One group worked to create a connection between a pressure sensor and a servo motor for a bird's nest, another project was a spinning water fountain with lots of craft materials and another group worked on building a moving wheelbarrow contraption. 

I was impressed that a couple of groups incorporated both the microbit and the chibichip into their projects. One of the creations had a sunflower attached to the motor and a fading sunset/sunrise chibitronics projects suspended from the ceiling. Another group worked on a alien garden gnome with a rotating head and blinking LED eyes. 


Although there was only about an hour for participants to work on their creations we came together for the last 20 minutes or so to share work in progress and reflection on the experience. It was great to see the wide range of ideas and moments of frustration, joy and pride that the group went through while making their projects.

The experience reinforced some ideas that we've been working with this summer as we've been exploring creative coding and computational tinkering.  First off I think it's imporant (especially in a shorter timespan) to have an open-ended theme like a garden or undersea scene so that although there are many options, participants can quickly think up something that fits. And additionally it's important to have a way for learners to contribute to something larger than their individual projects. Building a collaborative installation both provides a bit of external pressure while allowing each group to work individually on their own creation. It's especially important to introduce a social scaffolding while working with computation since programming can be misunderstood as a solitary excercise. 


The day after the workshops, there was a keynote presentation by author and illustrator Austin Kleon that reinforced some of these ideas. He spoke about stealing ideas and making them your own as an artist, something that can be employed by educators and learning designers as well.

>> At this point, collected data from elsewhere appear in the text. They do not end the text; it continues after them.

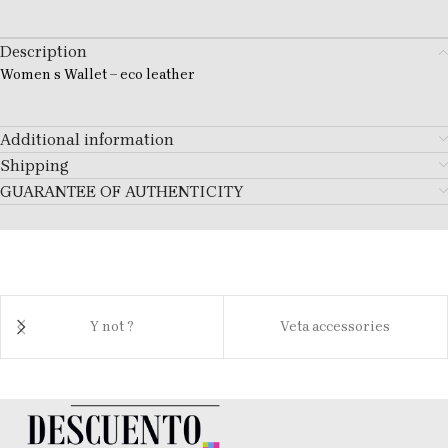
Description
Women s Wallet – eco leather
Additional information
Shipping
GUARANTEE OF AUTHENTICITY
Y not ?
Veta accessories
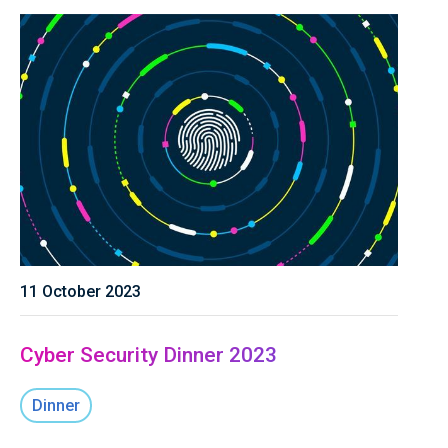
11 October 2023
Cyber Security Dinner 2023
Dinner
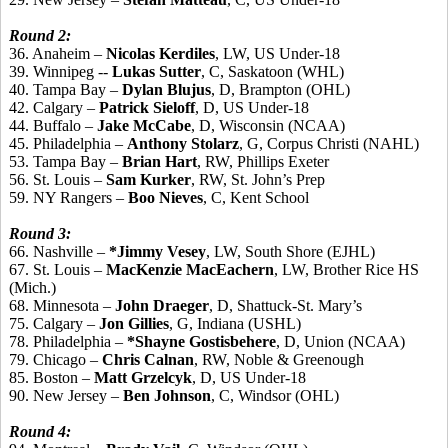
Round 2:
36. Anaheim –
Nicolas Kerdiles
, LW, US Under-18
39. Winnipeg --
Lukas Sutter
, C, Saskatoon (WHL)
40. Tampa Bay –
Dylan Blujus
, D, Brampton (OHL)
42. Calgary –
Patrick Sieloff
, D, US Under-18
44. Buffalo –
Jake McCabe
, D, Wisconsin (NCAA)
45. Philadelphia –
Anthony Stolarz
, G, Corpus Christi (NAHL)
53. Tampa Bay –
Brian Hart
, RW, Phillips Exeter
56. St. Louis –
Sam Kurker
, RW, St. John’s Prep
59. NY Rangers –
Boo Nieves
, C, Kent School
Round 3:
66. Nashville –
*Jimmy Vesey
, LW, South Shore (EJHL)
67. St. Louis –
MacKenzie MacEachern
, LW, Brother Rice HS
(Mich.)
68. Minnesota –
John Draeger
, D, Shattuck-St. Mary’s
75. Calgary –
Jon Gillies
, G, Indiana (USHL)
78. Philadelphia –
*Shayne Gostisbehere
, D, Union (NCAA)
79. Chicago –
Chris Calnan
, RW, Noble & Greenough
85. Boston –
Matt Grzelcyk
, D, US Under-18
90. New Jersey –
Ben Johnson
, C, Windsor (OHL)
Round 4:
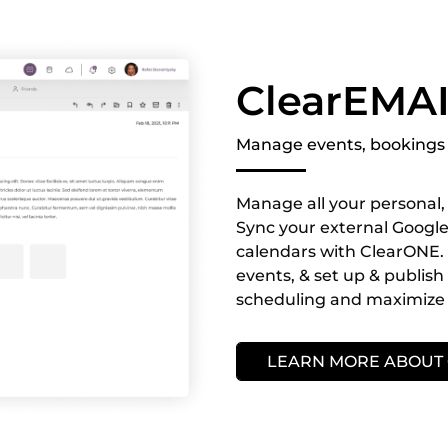
ClearEMA
Manage events, bookings 
Manage all your personal, 
Sync your external Google,
calendars with ClearONE. 
events, & set up & publis
scheduling and maximize 
LEARN MORE ABOUT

Both the sensor garden workshop and flat scratch jam were ideas that we borrowed from others and tried to give new life and context at the conference. The presentation set up the distinction between  thinking about innovation as coming from the lone genius and understanding that new ideas often come from a "scenius", which he describes as “a whole scene of people who were supporting each other, looking at each other’s work, copying from each other, stealing ideas, and contributing ideas.” I feel fortunate to be a part of the Scratch scenius and I'm looking forward to seeing how these ideas are transformed and remixed by friends and colleagues the community.